All of our previous releases of Inchon have been assembled and mastered from the various multi-track formats. We have worked with both Goldsmith and Engel’s initial expanded elements that were approved for Intrada’s first release of the score by the composer as well as subsequent remixes for later reissues in which we dropped the Aphex Aural Exciter processing that seemed to create audio issues of its own. The only thing we did not work with were the ¼” stereo safeties, making the same assumption that Goldsmith and Engel had determined: everything in the massive chain of tapes ahead of the safeties would be superior.
But we were wrong. These ¼” mixes were leagues ahead of all the other elements we had gone through. So in all fairness to those two artists who had originally composed, conducted and engineered this powerhouse score, we simply had to go back to square one and reassemble and remaster our last 3-CD release, this time using those ¼” elements and allowing their work to sound better than it ever did before.
Coming 2/13.
Intrada FB message from Roger….
Why is Intrada releasing INCHON again?
Intrada has visited Inchon several times since they initially released their first expanded version back in 1988 and each release has sold out owing to the score’s popularity with Goldsmith aficionados. Each release also has its own anomalies, owing to the oft-discussed less-than-ideal recording circumstances that took place in Italy as well as a number of disparate session master elements. Intrada had access to voluminous rolls of tape, including the 1” 8-track masters, which themselves were folded down from the 2” 16-track tapes, numerous ½” 3-track dubdown masters which contained the mixes made for stereo prints of the picture and the ¼” 2-track stereo print masters, which were primarily identified as “safeties” by session engineer Len Engel. We also had both rolls of the original Regency ¼” album masters that included all of the edits that Goldsmith and Engel had out together for the 1982 LP. So that all adds up to a lot of tape!

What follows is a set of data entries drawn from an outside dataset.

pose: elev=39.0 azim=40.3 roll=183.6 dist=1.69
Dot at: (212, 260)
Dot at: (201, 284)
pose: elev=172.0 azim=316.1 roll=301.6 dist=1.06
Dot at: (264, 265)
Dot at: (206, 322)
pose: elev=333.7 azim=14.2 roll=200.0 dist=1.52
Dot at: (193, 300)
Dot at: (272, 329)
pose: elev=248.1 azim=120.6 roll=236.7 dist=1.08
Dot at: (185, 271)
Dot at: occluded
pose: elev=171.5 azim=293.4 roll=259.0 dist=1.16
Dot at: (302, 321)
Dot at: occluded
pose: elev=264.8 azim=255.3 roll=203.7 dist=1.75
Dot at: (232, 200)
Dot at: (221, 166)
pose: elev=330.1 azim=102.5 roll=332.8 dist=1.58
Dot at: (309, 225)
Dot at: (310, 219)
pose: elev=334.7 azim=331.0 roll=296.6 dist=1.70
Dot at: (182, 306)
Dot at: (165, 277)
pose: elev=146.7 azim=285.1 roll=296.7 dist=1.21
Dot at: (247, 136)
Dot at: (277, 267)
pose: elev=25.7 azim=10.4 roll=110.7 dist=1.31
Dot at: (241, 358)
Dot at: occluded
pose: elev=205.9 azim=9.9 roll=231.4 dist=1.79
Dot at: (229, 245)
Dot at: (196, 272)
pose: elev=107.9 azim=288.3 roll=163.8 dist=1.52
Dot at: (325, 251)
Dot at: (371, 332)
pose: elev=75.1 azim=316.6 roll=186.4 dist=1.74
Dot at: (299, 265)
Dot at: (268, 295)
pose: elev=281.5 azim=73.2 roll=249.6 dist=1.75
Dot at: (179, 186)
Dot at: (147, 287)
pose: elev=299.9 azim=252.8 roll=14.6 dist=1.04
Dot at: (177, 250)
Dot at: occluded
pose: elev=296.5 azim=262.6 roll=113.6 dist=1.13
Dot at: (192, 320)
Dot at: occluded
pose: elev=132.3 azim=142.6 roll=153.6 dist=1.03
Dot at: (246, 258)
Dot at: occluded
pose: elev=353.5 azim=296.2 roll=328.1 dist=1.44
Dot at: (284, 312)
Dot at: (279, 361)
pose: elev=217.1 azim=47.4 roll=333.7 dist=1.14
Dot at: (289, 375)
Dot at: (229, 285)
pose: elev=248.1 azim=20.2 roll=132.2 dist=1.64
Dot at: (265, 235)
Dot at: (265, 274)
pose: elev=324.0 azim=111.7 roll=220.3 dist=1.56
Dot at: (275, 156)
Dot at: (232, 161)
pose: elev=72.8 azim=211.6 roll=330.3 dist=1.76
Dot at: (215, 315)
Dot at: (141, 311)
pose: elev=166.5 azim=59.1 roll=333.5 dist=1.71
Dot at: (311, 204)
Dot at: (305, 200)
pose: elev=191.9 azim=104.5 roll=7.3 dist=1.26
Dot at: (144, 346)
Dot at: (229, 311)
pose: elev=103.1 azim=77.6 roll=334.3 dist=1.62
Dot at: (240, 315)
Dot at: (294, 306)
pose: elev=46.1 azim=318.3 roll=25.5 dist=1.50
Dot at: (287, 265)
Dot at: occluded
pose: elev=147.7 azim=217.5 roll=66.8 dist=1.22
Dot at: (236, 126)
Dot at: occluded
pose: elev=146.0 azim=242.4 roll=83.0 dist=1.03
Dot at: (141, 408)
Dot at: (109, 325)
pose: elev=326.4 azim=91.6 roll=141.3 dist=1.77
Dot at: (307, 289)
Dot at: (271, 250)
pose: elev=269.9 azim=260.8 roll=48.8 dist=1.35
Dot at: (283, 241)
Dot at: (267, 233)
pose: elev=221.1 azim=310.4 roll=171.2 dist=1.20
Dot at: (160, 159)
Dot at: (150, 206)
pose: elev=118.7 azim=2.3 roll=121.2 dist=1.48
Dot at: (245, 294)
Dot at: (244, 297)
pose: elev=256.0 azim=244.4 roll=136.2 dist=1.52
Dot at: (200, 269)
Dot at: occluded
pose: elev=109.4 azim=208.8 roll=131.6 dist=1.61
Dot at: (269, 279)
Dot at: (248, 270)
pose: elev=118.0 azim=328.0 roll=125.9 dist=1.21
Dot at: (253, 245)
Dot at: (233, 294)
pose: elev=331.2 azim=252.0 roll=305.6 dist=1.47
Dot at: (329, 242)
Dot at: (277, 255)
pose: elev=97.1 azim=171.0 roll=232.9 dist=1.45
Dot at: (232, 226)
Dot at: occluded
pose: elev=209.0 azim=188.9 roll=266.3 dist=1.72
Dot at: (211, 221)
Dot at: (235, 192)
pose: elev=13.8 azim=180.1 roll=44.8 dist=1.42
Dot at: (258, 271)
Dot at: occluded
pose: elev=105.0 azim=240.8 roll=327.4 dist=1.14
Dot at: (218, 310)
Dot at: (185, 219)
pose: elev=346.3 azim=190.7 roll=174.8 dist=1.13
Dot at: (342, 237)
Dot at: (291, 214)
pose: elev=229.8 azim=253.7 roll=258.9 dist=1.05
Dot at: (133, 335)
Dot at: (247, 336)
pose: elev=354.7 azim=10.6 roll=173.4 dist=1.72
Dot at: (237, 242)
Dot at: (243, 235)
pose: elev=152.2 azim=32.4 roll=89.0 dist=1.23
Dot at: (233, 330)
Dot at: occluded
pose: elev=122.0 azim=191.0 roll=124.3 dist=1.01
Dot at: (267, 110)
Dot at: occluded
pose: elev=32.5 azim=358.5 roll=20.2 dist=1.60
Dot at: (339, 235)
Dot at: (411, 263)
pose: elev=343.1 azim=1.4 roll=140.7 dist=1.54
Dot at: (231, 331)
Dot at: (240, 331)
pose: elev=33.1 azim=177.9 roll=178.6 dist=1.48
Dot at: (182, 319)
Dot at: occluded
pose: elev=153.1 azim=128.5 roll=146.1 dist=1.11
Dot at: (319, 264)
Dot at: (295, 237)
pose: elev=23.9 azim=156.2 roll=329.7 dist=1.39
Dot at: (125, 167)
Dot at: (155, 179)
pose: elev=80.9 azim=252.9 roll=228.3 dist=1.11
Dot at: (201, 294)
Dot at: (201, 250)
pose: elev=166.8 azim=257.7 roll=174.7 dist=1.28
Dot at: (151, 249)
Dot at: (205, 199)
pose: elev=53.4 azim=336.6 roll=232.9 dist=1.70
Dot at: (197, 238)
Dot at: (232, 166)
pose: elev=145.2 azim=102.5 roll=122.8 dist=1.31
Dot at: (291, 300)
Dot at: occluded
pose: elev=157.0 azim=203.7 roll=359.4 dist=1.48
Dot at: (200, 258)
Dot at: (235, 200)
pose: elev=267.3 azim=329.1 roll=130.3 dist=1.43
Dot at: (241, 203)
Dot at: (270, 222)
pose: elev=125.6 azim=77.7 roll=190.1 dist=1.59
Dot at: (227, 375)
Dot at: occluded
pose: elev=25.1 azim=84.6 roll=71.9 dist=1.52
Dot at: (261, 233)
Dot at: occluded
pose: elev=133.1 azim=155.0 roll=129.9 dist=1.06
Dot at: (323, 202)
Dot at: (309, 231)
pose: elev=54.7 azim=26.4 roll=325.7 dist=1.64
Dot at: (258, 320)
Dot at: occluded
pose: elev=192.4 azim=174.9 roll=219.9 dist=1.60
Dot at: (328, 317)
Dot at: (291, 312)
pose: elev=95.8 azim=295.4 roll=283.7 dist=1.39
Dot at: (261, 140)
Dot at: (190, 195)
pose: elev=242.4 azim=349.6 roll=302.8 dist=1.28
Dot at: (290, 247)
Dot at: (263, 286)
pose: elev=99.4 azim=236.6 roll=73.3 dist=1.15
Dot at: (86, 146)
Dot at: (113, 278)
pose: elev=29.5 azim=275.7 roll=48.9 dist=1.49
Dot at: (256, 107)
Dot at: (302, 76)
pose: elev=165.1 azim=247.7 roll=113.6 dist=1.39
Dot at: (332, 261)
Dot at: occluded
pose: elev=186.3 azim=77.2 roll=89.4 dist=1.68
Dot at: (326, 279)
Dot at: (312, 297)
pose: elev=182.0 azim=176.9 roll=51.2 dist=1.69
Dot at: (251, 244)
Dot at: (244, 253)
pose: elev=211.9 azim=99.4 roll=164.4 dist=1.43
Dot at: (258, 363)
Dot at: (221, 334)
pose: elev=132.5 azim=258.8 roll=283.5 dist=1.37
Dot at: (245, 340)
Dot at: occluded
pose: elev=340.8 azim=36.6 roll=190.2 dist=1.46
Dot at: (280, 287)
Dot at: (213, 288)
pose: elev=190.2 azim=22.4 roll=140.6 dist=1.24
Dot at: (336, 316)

But each of those formats had audio issues that were compensated for by various means such as the DBX noise-reduction system championed by Inchon’s original recording engineer Engel back in the day, the Aphex Aural Exciter processing unit which he also utilized, and an artificial boosting of the high end to deal with issues on the multi-tracks that likely dated all the way back to the initial 1982 recording sessions and subsequent “dubdowns” made by Engel for the film soundtrack and subsequent record album.
All of our previous releases of Inchon have been assembled and mastered from the various multi-track formats. We have worked with both Goldsmith and Engel’s initial expanded elements that were approved for Intrada’s first release of the score by the composer as well as subsequent remixes for later reissues in which we dropped the Aphex Aural Exciter processing that seemed to create audio issues of its own. The only thing we did not work with were the ¼” stereo safeties, making the same assumption that Goldsmith and Engel had determined: everything in the massive chain of tapes ahead of the safeties would be superior.
But we were wrong. These ¼” mixes were leagues ahead of all the other elements we had gone through. So in all fairness to those two artists who had originally composed, conducted and engineered this powerhouse score, we simply had to go back to square one and reassemble and remaster our last 3-CD release, this time using those ¼” elements and allowing their work to sound better than it ever did before.